Sure, it's no wonder I'm feeling sick, as I haven't really slept in three days. PS, it is 7 degrees celcius here, and I'm wearing as much as i have to stay warm, but am freezing! I've fluffed my scarf up as much as possible, and bought some sore throat tablets from a farmacia, and am thinking it can't be all that cold, but I haven't been able to get warm. I don't really know how cold 7 degrees is, probably not even that cold, but it sure feels it. All combined with not sleeping, and being forced to be flexible--and reap the rewards--and also the consequences, has made my entire body ache and or hurt.
Um, PS, I feel a little bit like prey tonight, as I sit here at this Tapas bar, finally after much walking and seeing and being lost in the cold and wet. It's as if the whole wait staff is rooting for ONE of them to pick me up.
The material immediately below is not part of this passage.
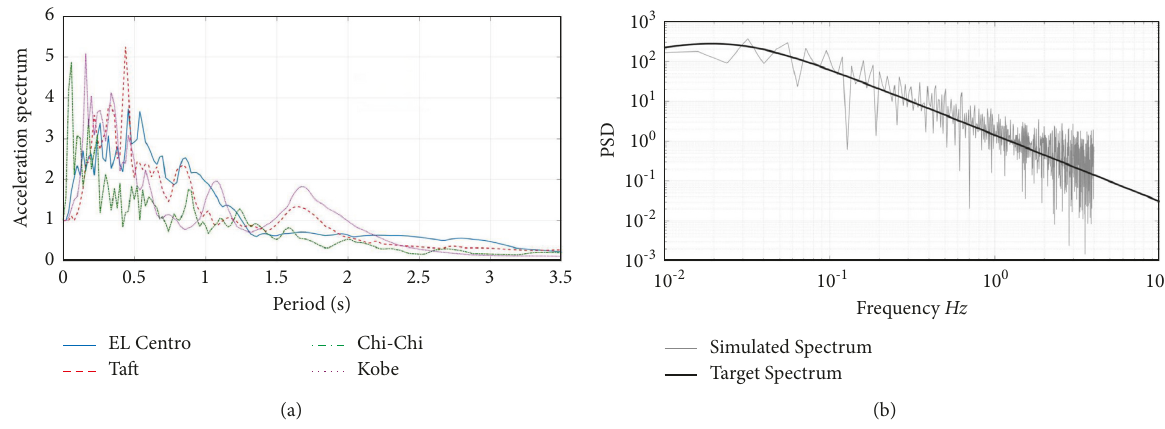
� 1, μ � 0.1, ζ � 0.11, ζ � 0.02). d d d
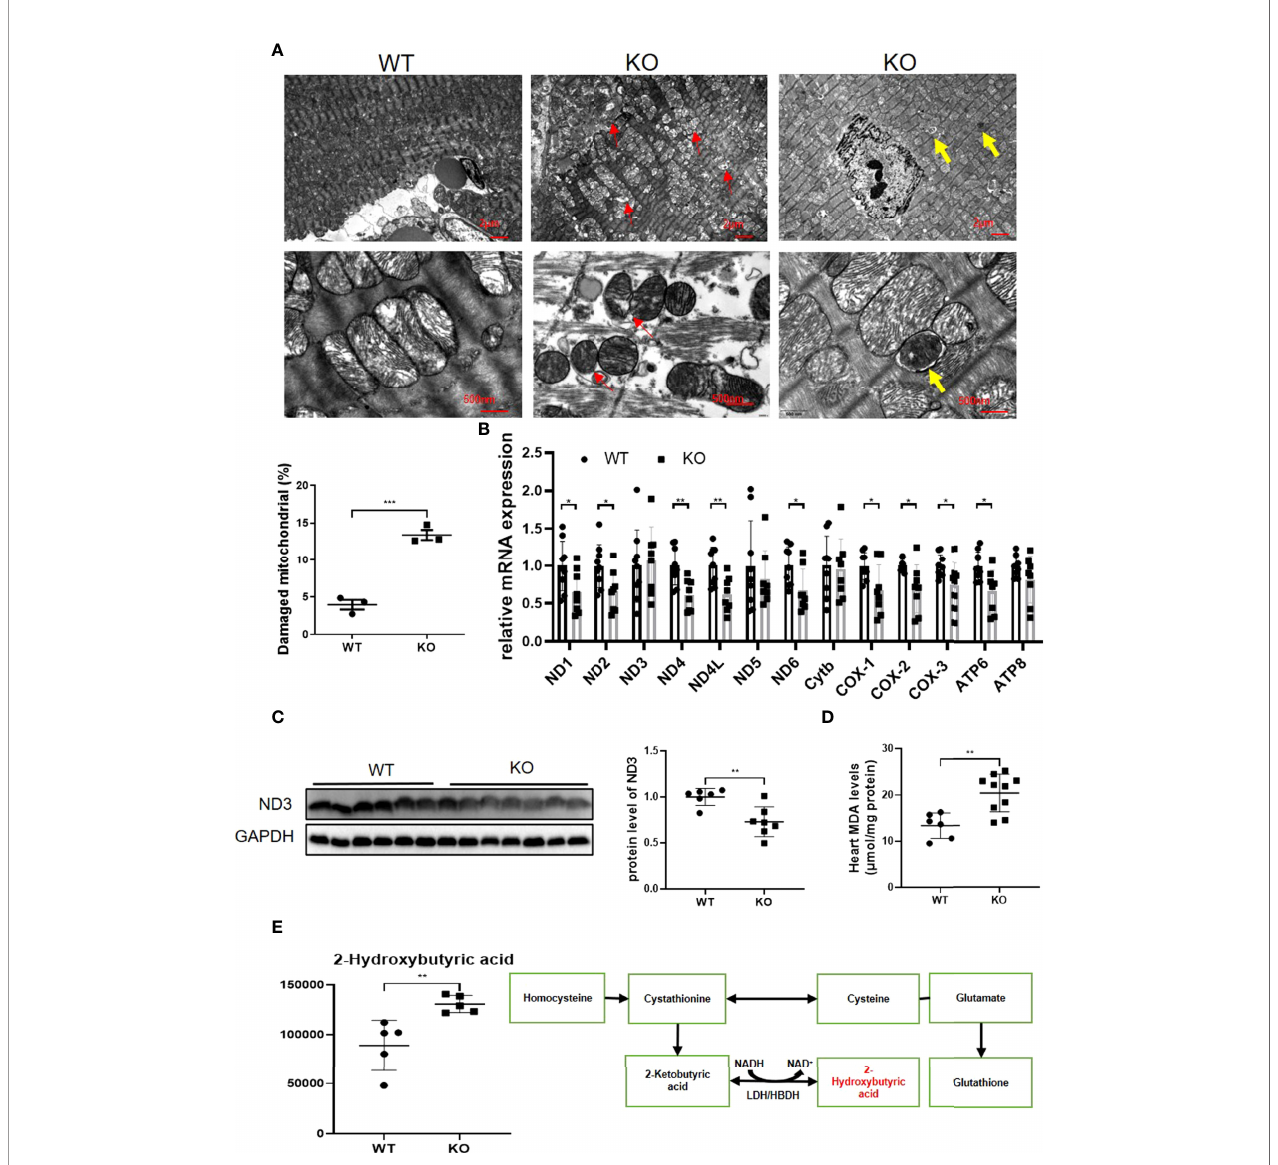
FIGURE 4 | MAVS deletion resulted in mitochondrial dysfunction by inducing oxidative stress and impaired mitophagy. (A) . Representative TEM images of hearts showed breaks in myocardial fi bers, mitochondrial disorganization, and mitophagy (Upper panel, scale bar: 2 µm; lower panel, scale bar: 500 nm; red circle: myocardial fi ber rupture; red arrow: damaged mitochondria; yellow arrow: autophagosomes containing mitochondrion). Quanti fi cation of damaged mitochondria in the hearts of MAVS-/- mice by TEM images (n: WT=3, KO=3). (B) , RT-qPCR analysis of mitochondrial genes in the hearts of WT and MAVS -/- mice (n: WT=9, KO=8). (C) . Western blotting analysis showed reduced expression of mitochondrial electron transfer chain protein ND3 in MAVS-/- mice. Densitometry analysis of the western blots of ND3 (n: WT=6, KO=7). (D) . Increased level of MDA was detected in MAVS -/- mice hearts (n: WT=6, KO=10). (E) . The level of 2-hydroxybutyric acid was markedly increased in the hearts of MAVS -/- mice (n: WT=5, KO=5). 2-Hydroxybutyric acid is a byproduct in the synthesis of glutathione in response to oxidative stress. The quantitative results are shown as the means ± SEM (*P < 0.05, **P < 0.01 and ***P <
I don't appreciate their forwardness, and it is almost midnight already, and I have a 7am wake up call. Since the bus comes only once every 30 minutes, it could take me snf hour to get back to my hotel, so no, I will not let you buy me a beer at the next bar Mohammed from Pakistan. I'm obviously not Spanish (I do not have bangs like every other one, and talk to me for more than a moment, and you'll hear that I'm not) but come on, I'm not your target, and you're not my type. At the airport today, they kept asking if I wanted them to speak in French, apparently I looked very French today. Fine by me, I'd rather look French while in Europe than American. And the French are known for style. Thank you lost equipaje counter man, now if you could only have worked quicker with the people before me.
Sangria and the warmth of being inside, and my tasty patatas bravas, are all taking affect, along with my 4:30am wake up call and very long day of travelling, and I am ready to already be back at my hotel, wash my face, brush my dientes, and hit my cama-- like WHOA.
It's now midnight. It is Easter Sunday. Praise the Lord for His Son who rose today and made it possible for me to know the peace that is Jesus and His blessed salvation. Amen.

Pues, aqui estoy en Barcelona

unas de las cuidads cuales tienen mi corazon mas de todas.

Too much drama at the airport today, courtesy of TAP, Air Portugal, NO thank you very much, but for all my troubles, and a freaking lot of wating today, I recieve a night in Barcelona on them. Whoohoo!!
Here is my short to-do list: (which is more like a to eat list, but it's night, so I can't go see places really)

Patatas Bravas
Churros con Chocolate de Cafe de L'Opera
Sangria
Passeig de Gracia
La Sagrada Familia (I need to at least see something Gaudi, and see if I can tell what's changed in a year)

I am le tired, but I cannot waste this time in Barcelona with a nap! A hot shower and get some bearings, and then it's into the city I go.

Friday, March 14, 2008

Love from Bilbao



After long flights, --my seatmate on the flight from SFO to Heathrow, an overly chatty Englishman, insisted on helping me crossword, and wouldn't let it go unfinihsed, grr-- a few hiccups and an uncompromising and unpleasant customs agent, I made it to Bilbao, and was so glad to see Shi outside the Airport. We went out to a club in Bilbao with Erasmus kids and dance dance danced, and met all of Sheila's friends (nice kids). Home late, passed out, woke up in the middle of the day. traveling + Jetlag + shots + dancing till 3am = exhaustion, and sleeping the day away.
We're off to see Bilbao and then get Pinchos with some other San Francisco kids and then leave for the sunny coast of the Algarve tomorrow morning. Another whole day in varois airports before getting to relax poolside, but at this point, eh, whats another? Off to walk!